Great sportsmen don’t need to think, and neither do your customers

UDKU neuromarketer and senior strategist Arron Child
By UDKU neuromarketer and senior strategist Arron Child | 12 July 2017
UDKU neuromarketer Arron Child

AdNews and innovation agency UDKU take a different look at how decision science can be applied to marketing in this series. Here, we explore subconscious decision-making of sports stars and whether this applies to customers.

In the same amount of time it takes to blink, a cricketer has to pick the trajectory of the ball, decide which shot to play, move into position and then execute. That’s a lot of decisions to make in about the same time it takes us to blink. Funny thing is, your customers make decisions just as quickly. These decisions impact whether the customer makes a purchase or not. Insight from decision sciences shows you how to tip the scales in your favour.

To paraphrase an article written in The Economist ‘How the brain operates in super-fast sports’: a cricket pitch is 20 metres long. A fast bowler hares in and bowls at 145kph.

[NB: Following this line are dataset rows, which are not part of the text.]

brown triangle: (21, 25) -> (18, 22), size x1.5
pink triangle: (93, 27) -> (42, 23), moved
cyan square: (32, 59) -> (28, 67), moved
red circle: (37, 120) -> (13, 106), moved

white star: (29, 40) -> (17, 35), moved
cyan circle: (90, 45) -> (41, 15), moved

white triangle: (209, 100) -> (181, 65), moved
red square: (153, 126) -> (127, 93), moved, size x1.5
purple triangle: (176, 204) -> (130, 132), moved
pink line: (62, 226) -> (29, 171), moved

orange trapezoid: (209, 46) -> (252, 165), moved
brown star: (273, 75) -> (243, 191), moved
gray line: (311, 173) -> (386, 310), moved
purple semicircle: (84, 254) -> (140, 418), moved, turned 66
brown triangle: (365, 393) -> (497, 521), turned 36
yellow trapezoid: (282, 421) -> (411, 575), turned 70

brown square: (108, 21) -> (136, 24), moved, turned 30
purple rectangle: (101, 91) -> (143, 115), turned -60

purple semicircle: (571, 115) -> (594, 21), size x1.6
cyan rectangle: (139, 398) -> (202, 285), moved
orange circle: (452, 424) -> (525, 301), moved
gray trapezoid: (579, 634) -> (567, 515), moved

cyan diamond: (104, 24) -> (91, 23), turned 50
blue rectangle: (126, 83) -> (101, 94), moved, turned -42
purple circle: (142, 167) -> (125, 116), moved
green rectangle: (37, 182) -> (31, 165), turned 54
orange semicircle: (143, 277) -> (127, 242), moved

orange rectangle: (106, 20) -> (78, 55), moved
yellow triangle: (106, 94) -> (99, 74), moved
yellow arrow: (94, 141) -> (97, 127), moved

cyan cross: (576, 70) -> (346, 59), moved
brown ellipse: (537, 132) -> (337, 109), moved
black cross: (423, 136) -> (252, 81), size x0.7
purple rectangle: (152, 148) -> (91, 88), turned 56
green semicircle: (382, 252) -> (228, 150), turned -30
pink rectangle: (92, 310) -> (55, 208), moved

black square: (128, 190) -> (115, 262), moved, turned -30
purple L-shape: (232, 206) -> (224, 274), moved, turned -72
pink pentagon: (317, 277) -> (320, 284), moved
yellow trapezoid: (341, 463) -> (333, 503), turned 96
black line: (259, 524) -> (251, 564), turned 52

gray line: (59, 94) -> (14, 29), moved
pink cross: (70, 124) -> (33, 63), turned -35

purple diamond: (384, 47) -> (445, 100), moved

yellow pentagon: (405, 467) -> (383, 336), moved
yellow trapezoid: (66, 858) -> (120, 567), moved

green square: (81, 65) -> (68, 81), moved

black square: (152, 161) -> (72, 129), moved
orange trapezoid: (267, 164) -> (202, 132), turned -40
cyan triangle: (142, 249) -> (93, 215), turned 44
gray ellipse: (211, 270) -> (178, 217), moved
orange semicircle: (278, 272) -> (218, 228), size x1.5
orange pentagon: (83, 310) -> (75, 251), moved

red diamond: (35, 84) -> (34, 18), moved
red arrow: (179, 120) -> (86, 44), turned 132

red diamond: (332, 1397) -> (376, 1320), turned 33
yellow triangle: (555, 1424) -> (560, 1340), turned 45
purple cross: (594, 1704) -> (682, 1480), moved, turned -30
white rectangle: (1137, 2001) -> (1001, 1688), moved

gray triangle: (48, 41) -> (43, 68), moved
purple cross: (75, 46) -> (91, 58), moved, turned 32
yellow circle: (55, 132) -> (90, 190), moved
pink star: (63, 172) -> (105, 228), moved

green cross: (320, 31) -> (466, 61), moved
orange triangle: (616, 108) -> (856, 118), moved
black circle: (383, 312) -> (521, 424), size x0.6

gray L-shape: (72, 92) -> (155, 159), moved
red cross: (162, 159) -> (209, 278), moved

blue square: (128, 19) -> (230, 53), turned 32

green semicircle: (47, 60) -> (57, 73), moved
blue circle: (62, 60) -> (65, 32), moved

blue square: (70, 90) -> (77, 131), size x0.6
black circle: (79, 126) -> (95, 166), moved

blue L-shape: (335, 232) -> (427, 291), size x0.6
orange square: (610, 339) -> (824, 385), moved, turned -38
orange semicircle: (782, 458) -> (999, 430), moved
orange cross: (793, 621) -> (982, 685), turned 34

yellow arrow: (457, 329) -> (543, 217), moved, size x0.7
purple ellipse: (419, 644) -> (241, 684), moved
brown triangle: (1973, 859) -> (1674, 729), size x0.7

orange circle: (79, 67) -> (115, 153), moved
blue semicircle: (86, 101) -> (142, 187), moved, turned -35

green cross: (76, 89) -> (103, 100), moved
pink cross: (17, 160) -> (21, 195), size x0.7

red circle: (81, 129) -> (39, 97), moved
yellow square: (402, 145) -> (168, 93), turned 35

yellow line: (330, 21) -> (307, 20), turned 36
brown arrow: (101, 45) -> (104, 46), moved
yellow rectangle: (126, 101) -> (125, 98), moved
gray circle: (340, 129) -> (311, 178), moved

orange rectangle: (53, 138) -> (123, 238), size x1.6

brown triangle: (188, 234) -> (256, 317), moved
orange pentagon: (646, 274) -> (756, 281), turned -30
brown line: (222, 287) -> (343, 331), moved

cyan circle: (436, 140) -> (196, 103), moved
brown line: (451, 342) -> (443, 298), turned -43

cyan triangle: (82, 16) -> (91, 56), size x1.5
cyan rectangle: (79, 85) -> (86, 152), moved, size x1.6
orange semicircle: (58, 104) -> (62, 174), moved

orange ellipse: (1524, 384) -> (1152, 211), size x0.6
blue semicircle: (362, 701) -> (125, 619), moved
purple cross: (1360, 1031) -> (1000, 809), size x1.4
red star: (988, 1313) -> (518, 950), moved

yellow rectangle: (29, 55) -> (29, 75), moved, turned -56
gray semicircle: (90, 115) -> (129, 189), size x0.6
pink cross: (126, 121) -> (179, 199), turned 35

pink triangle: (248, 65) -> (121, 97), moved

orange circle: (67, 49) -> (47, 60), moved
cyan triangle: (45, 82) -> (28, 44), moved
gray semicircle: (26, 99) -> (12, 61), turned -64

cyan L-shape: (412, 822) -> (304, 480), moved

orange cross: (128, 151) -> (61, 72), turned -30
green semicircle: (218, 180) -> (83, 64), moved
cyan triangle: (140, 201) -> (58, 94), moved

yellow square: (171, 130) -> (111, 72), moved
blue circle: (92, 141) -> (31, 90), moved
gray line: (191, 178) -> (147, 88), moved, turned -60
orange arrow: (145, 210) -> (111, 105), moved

This gives the batsman about 500 milliseconds to pick up the trajectory of the ball, decide which shot to play and then to execute it.

To put that into perspective, it takes 400 milliseconds to blink.

Trust has long been considered to be one of the most important purchase driving attributes. Studies have shown that a customer will decide if they trust someone within the first 33 milliseconds of meeting them. That means your customer has made one of the most important purchasing decisions about your brand, before you’ve even had a chance to speak a word to them.

How is any of this possible?

Well, thanks to the advancements in neuroscience we have been able to map out how we think and make decisions. The chart below outlines just how powerful the subconscious is.


If a batsman were to consciously think about the shot they needed to play they would find themselves back in the pavilion as the ball rattles into their stumps. We don’t realise it, but our subconscious guides the decisions we make every day. Including our purchasing decisions.

Supermarkets know this and leverage the subconscious to influence our purchasing behaviour. It doesn’t make much sense to load up our trolley or basket with fragile fruit and vegetables at the beginning of our trip - other items can damage them. However, because we’ve bought the healthy stuff early on we won’t feel guilty indulging in a few treats later on in our shop. That’s really the tip of iceberg as to how supermarkets influence our subconscious purchasing decisions.

Fortunately, we have scientifically validated tests in place, used to measure subconscious response – oblivious to traditional research methods. Insights from these tests enable us to more accurately predict behaviour.

In 2015, all of the traditional polls predicted a ‘hung parliament’ in the UK. However, three weeks prior to the election a subconscious test predicted the Conservative party would win (and it did). Furthermore, the subconscious polls predicted the number of seats the Conservative party would gain with 99% accuracy.

Decisions are made within the blink of an eye. Understanding how these decisions are made enables us to hit the ball out of the ground. Failure to do so, can mean a poor innings indeed.